[SOURCE MATERIAL — start]

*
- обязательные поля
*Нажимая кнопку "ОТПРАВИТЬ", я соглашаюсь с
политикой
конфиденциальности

[SOURCE MATERIAL — finish]
[SOURCE MATERIAL — start]

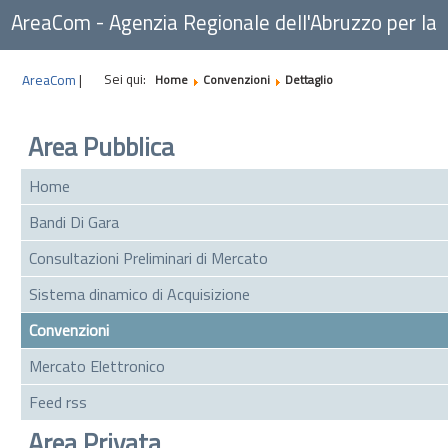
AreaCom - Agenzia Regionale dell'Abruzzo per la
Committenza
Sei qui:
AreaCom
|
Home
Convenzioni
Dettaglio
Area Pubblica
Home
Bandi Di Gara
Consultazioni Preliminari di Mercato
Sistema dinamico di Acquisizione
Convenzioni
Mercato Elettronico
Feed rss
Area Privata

[SOURCE MATERIAL — finish]

REQUEST
Report each line of the entries where the word "Mercato" occurs.

OUTPUT OF THE TASK
Consultazioni Preliminari di Mercato
Mercato Elettronico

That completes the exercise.